How Do You Find The Wine?

Chapter One, Part Two.
Snobby Sommelier was created to improve the human condition through a thought provoking exploration of wine appreciation. That, and it will teach you how to deal with asshole waiters.

Has this ever happened to you? The sommelier pours a sample of the wine you ordered and asks, “How do you find the wine?”

You reply, “Why’re you asking me how to find the wine? Why don’t you look in the wine cellar?”

“No sir, I mean what do you think of the wine in your glass?”

You look at the sample in your glass and say, “I think that’s a pretty small pour. Why don’t you give me a full glass, I’m gonna pay for it.”

The waiter rolls his eyes, fills your glass and asks, “Will you be requiring club soda in your wine tonight sir?”

Here in New Jersey we have thousands of BYOB restaurants because a consumption liquor license can cost more than $500,000. Unfortunately having the cents to buy a liquor license doesn’t necessarily mean a restaurant has the sense to create a good wine list. Some of these restaurants allow customers to bring in their own wine but they charge a “corkage fee” for the privilege. They claim the fee is for the wine service but it’s really because they owe the bank $500,000.

I once brought a rare bottle of wine to one of these restaurants and the waitress said, “I’m sorry but you can’t bring your own wine in here.”

I replied, “But this is a very meaningful wine to us and this is a special occasion. We would be happy to pay a corkage fee.”

She handed me the wine list and between smacks of gum said, “The boss doesn’t let anybody bring in their own wine. Why doesn’t you just order from the wine list?”

I examined the wine list then turned to my wife and said, “This wine list is so bad that if Mel Gibson were here he’d order water.” I pointed to a mid-priced wine on the list and said to the waitress, “I would like to purchase this bottle of wine please.”

She jotted down my selection and turned to leave. “Just one more thing,” I said. “Tell the boss he can keep the bottle I purchased. He can sell it to another customer or drink it himself, but please allow me to drink the wine I brought.”

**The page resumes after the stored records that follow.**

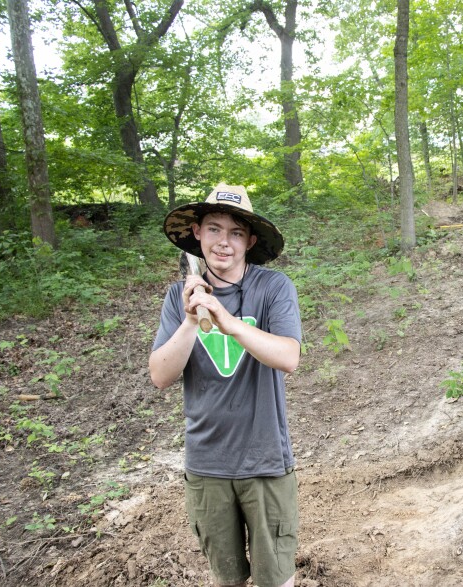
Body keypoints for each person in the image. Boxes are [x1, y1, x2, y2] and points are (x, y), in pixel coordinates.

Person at [149, 183, 302, 587]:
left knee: (277, 578)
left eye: (236, 233)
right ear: (197, 233)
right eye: (214, 229)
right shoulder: (177, 298)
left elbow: (288, 358)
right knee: (226, 578)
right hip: (207, 464)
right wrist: (188, 320)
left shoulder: (273, 289)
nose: (224, 242)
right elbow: (161, 376)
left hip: (265, 459)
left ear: (250, 241)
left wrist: (227, 321)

When the boss rejected this offer as well, I changed my order to a 2014 eau l’ordinaire.

Before I learned about wine, I tried to avoid embarrassing scenes like these by quickly handing the wine list to my wife when the wine steward approached. One crafty sommelier put me on the spot anyway when he snidely asked, “Will your wife be ordering the wine this evening sir?”

“She’ll have whatever I’m drinking.” I said with authority.

“And what will you be drinking tonight?”

“I don’t know,” I replied. “She hasn’t told me yet.”


  1. John Marcy
    Feb 26, 2014

    Mr. Carter,
    Your writing brings a smile to my face.
    Keep it up.

    • Don Carter
      Feb 26, 2014

      I’ll keep it up as long as it stimulates me.

  2. Joe Sangenito
    Feb 27, 2014

    My pet peeve is when you bring a nice bottle to a relatively expensive BYOB and they bring you glorified shot glasses for wine glasses.
    I bought a padded case so that I could bring my own wine glasses but always felt awkward using it. I finally bit the bullet and started doing it. The first time I did, the waiter admired the case and asked where I got it 🙂

    • Don Carter
      Feb 27, 2014

      Ahhh, glassware. That’s a delicate subject that needs to be clear. Why better restaurants (even if they are BYOB) don’t use proper stemware is a conundrum, a puzzle, a Riedel.

  3. Chris Cahill
    Mar 1, 2014

    Laughing as I read this one and the comments. Great stuff. Maybe the bank picks the restaurant’s wine glasses as well.

    • Don Carter
      Mar 1, 2014

      When I opened my bank account I asked for a case of stemware but all I got was a toaster. I had to get rid of it because the wine kept leaking out.